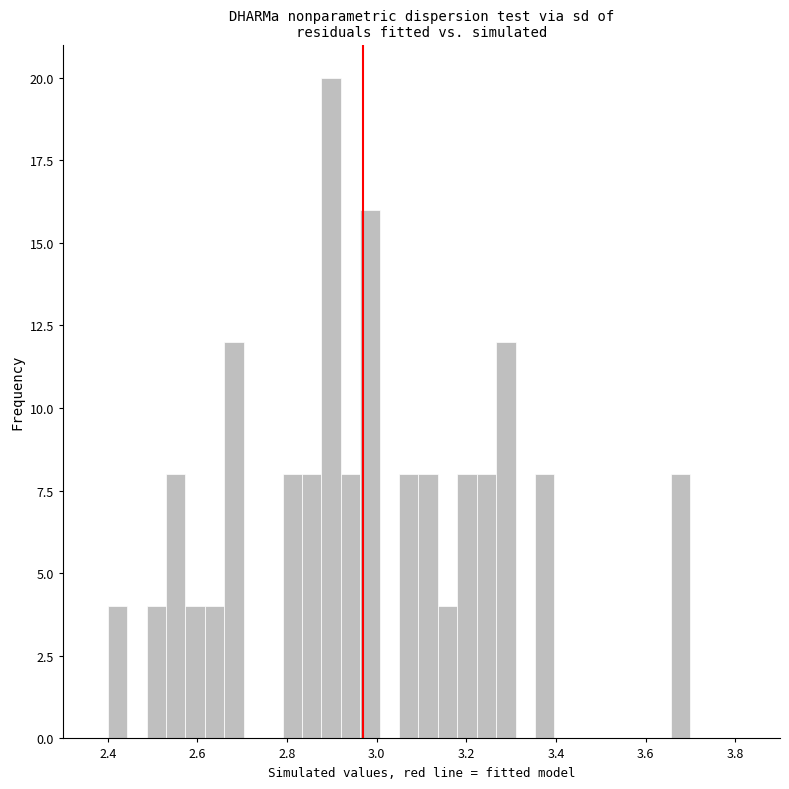

Read against the x-axis, roughly where is the centre of the tallest bar?

2.90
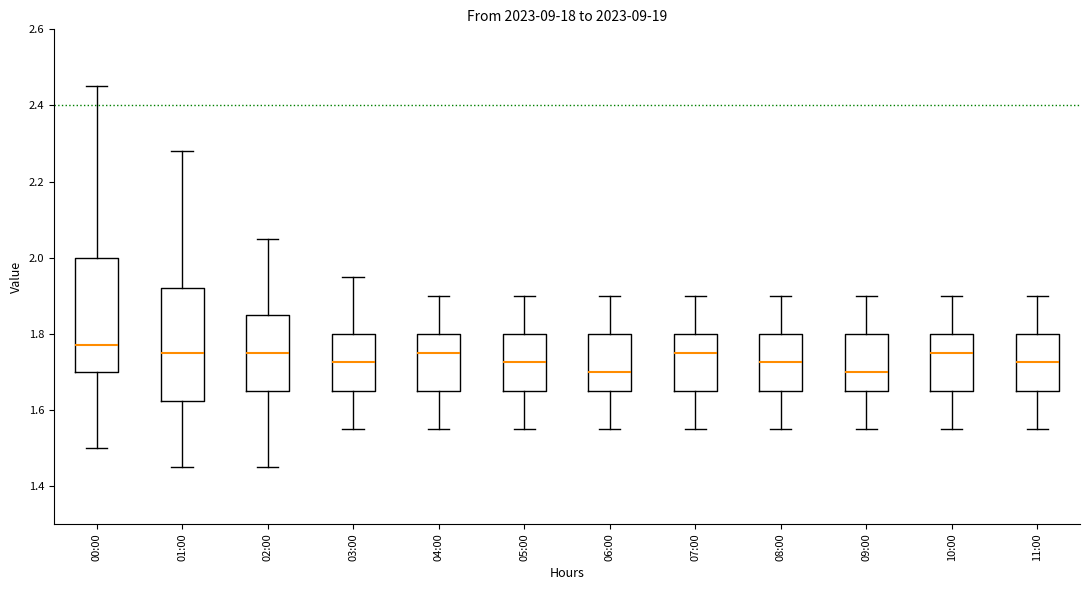

Where does the median line of the box for 04:00 sit on the y-axis? The values are not printed on the chart, so give them approximately, as read against the axis.

1.76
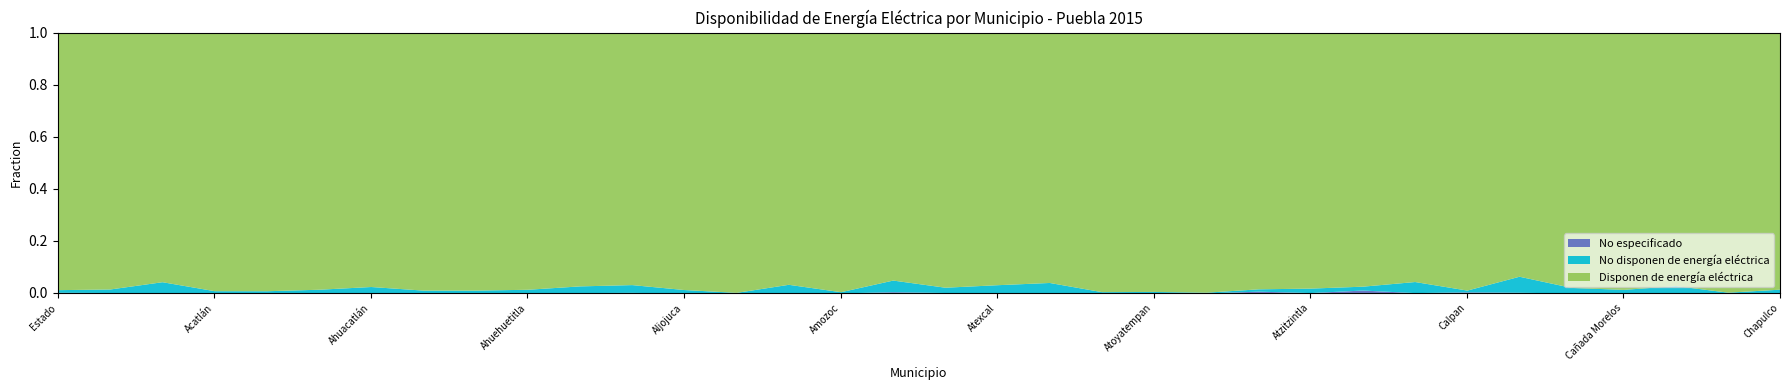

At how many categories does at least one series exceed 14?

34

------------

**Exercise**
Write out the entries again with "series" swapped for "data set" and nothing else changed. Leave out the pictures.

**Worked solution**
Read against the x-axis, roughly where is the centre of the tallest bar?

2.90

Where does the median line of the box for 04:00 sit on the y-axis? The values are not printed on the chart, so give them approximately, as read against the axis.

1.76

At how many categories does at least one data set exceed 14?

34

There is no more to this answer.